Text section.
↓

The day didn’t begin all that well initially. 

I had woken up to a text message by my good friend and one of my regular running partners saying: “Oh no I’m either becoming very lazy or tired. Didn’t run this morning. Will have to run at 1 plus.”

I looked at it half-consciously with a bitter-sweet feeling. I had also failed to wake up early in the morning for my run. But knowing someone else out there going through that same struggle was somewhat comforting.

The previous night, this same friend had asked if I wanted to meet in the morning to put in our run together. I declined because I wanted to put in my run before the sun came up and I didn’t want to travel somewhere to run at such an early hour and wasn’t expecting him to come to my place to run also.

But I should have known better. Since the summer holidays began, I haven’t been able to wake up any earlier than 9am and, by then, the heat would more likely than not be enough of a deterrent to make me wait till the evening to do my run.

And so, it was the same today. It wasn’t until 4pm and after a bout of rain in the early afternoon that I finally got myself out the door. Even then, the dark clouds in the sky were threatening to unload themselves again anytime and disrupt my run.

Not that I don’t like being caught in the rain. In fact, I love being in the rain as long as it’s not too heavy because, then, it gets too hard to breathe and becomes much like trying to breathe in a swimming pool.

Anyway, thankfully, the weather held out with just overcast skies providing good cover against the sun’s heat. It was just wonderful weather to be out running in because I found myself just focusing on the run itself and my form and not finding my body working doubly hard (against the sun) to keep my body from overheating.

This was a run that once again made me feel like I can keep running forever and not feel tired. I have felt this way before on runs but, lately, as I am in the midst of finding my form, it has been a little difficult. Runs like these, even with what seemed like a storm brewing over me, make me realise that my love (for running, for life, for family, for friends, etc) cannot be silenced just as Jon Foreman of Switchfoot sings.

As a quotation (by an unknown author) goes: “There’s really no such thing as bad weather, only different kinds of good weather.”

↑

Information shown.
↓

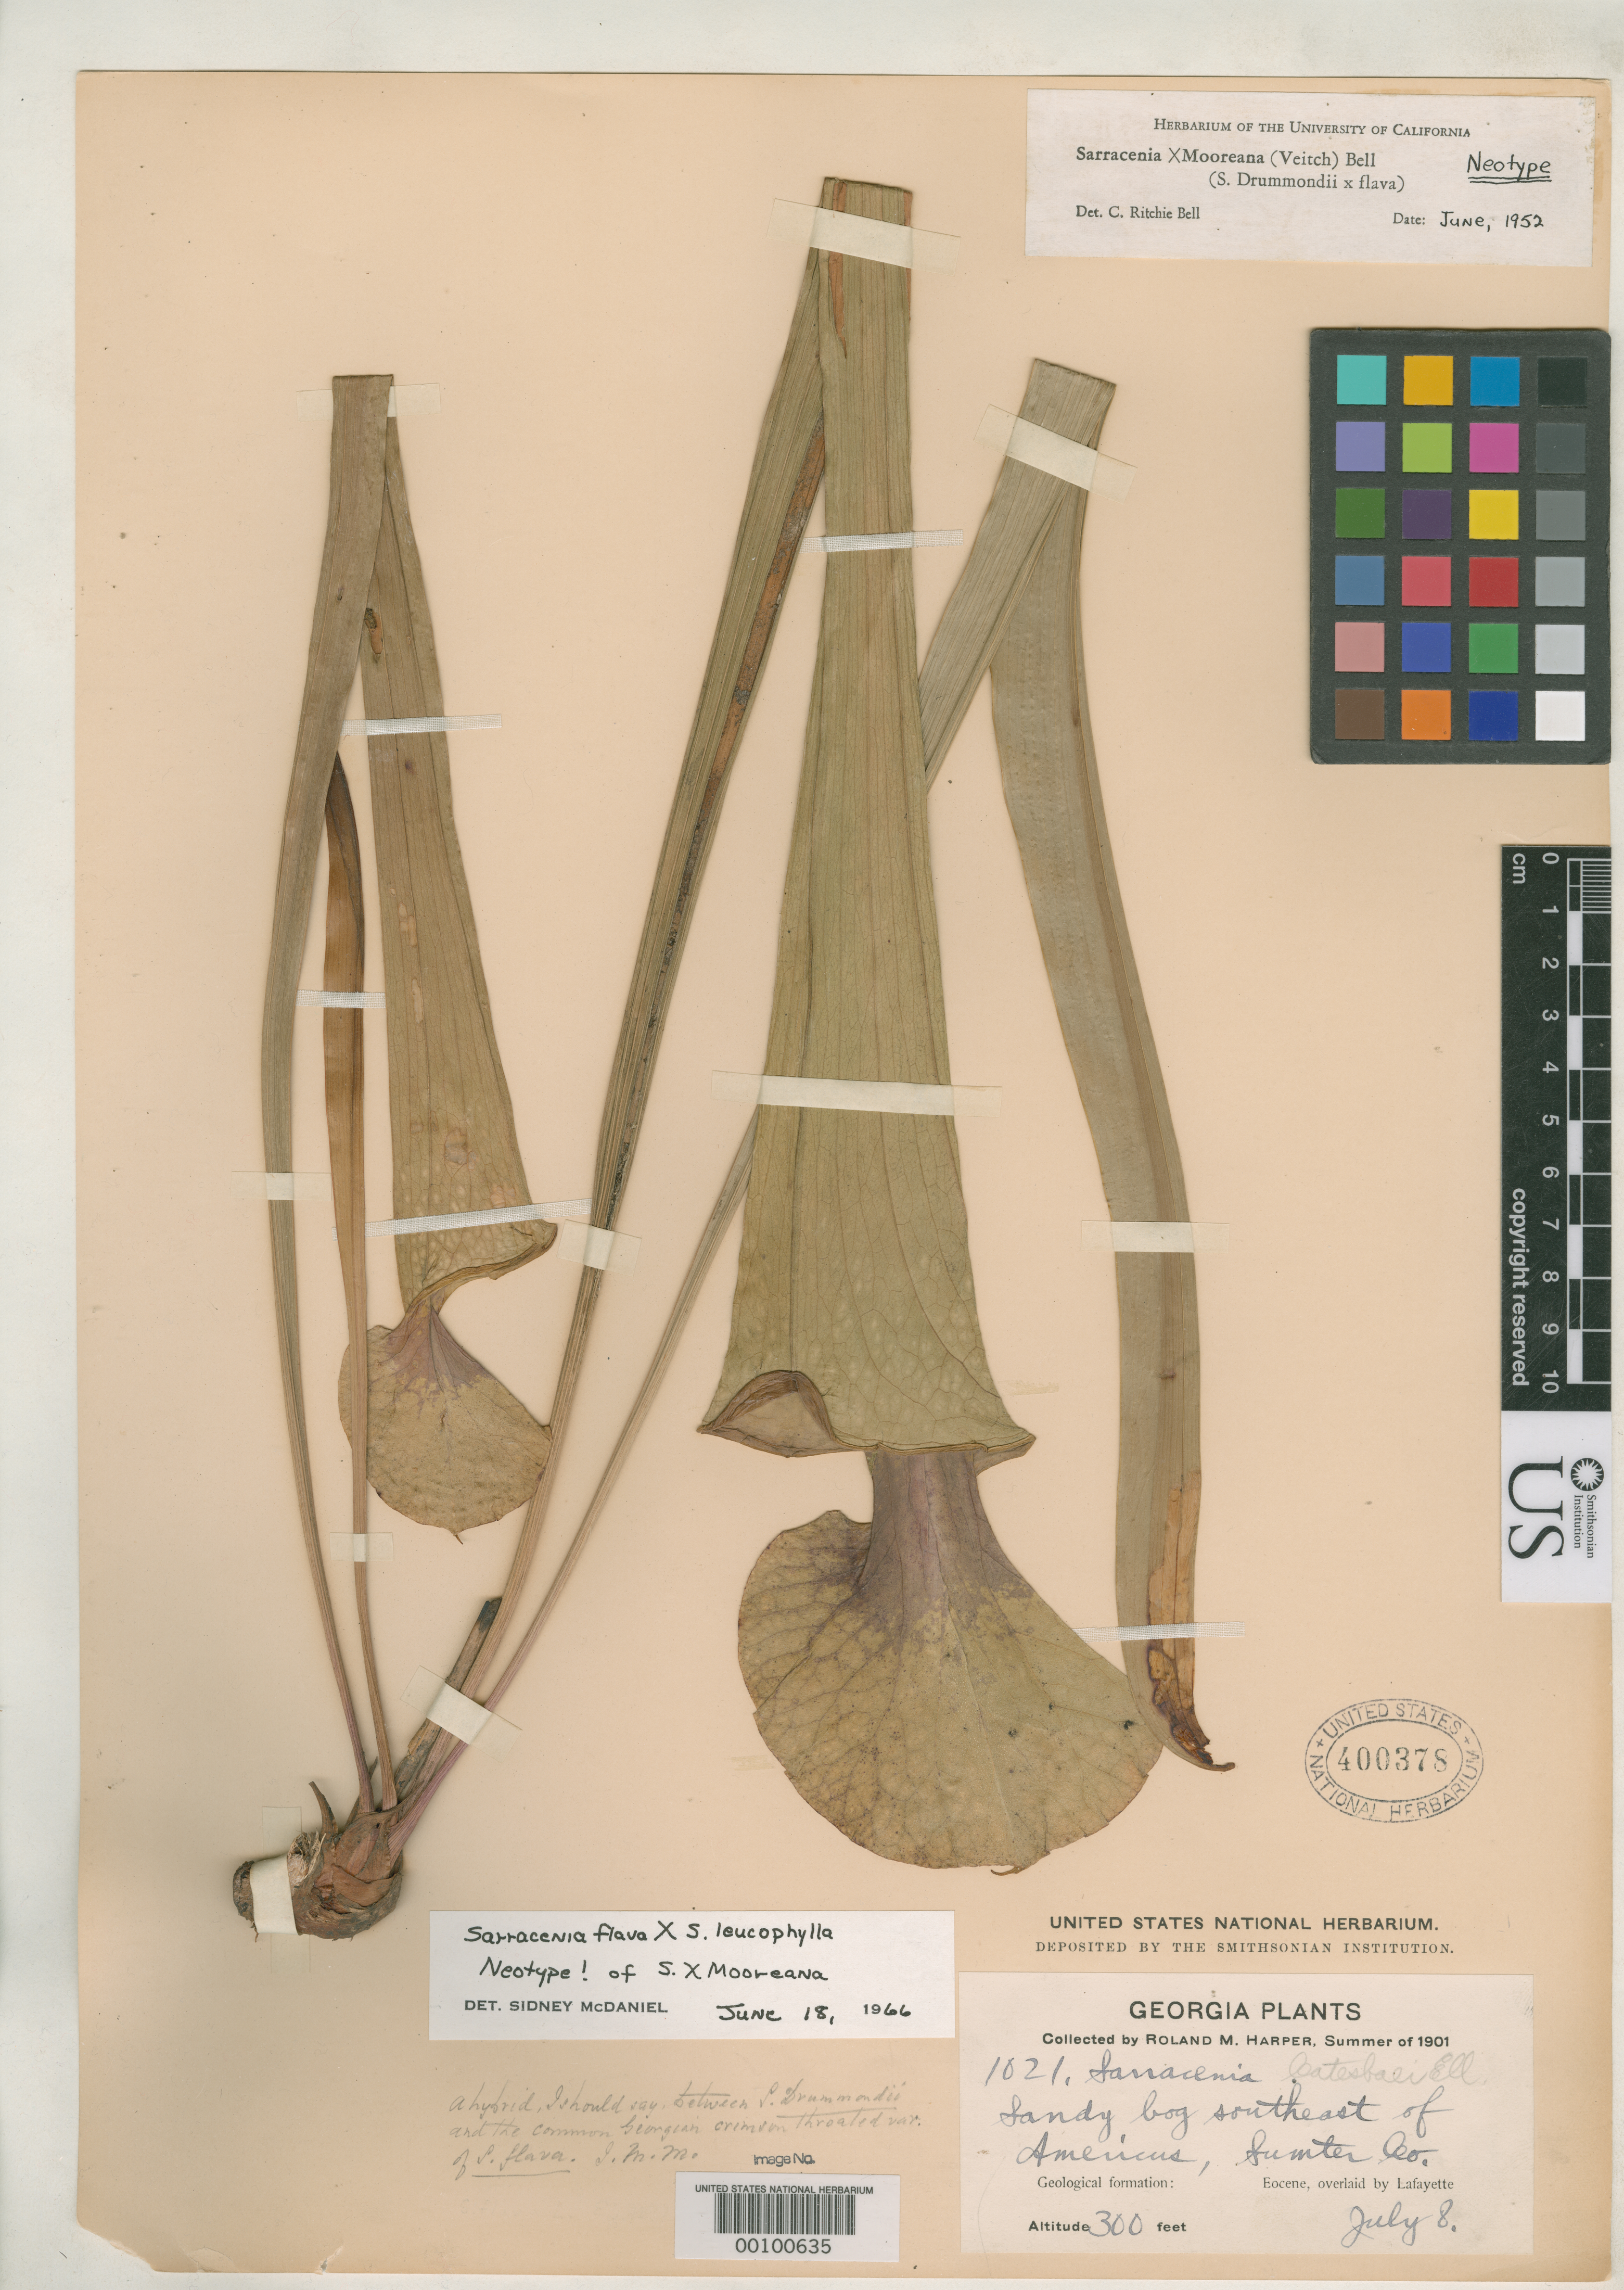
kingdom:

↑

Jobs.
1: In the running post, condense the paragraph beginning "And so, it was the same today" into one shorter sentence that keeps its main facts.
2: According to the running post, what time did the run finally start?
The data has no role in this work.

Solutions per task.
1: Again, I didn't get out the door until 4pm, after early-afternoon rain, and dark clouds still threatened to disrupt my run.

2: At 4pm, after a bout of rain in the early afternoon.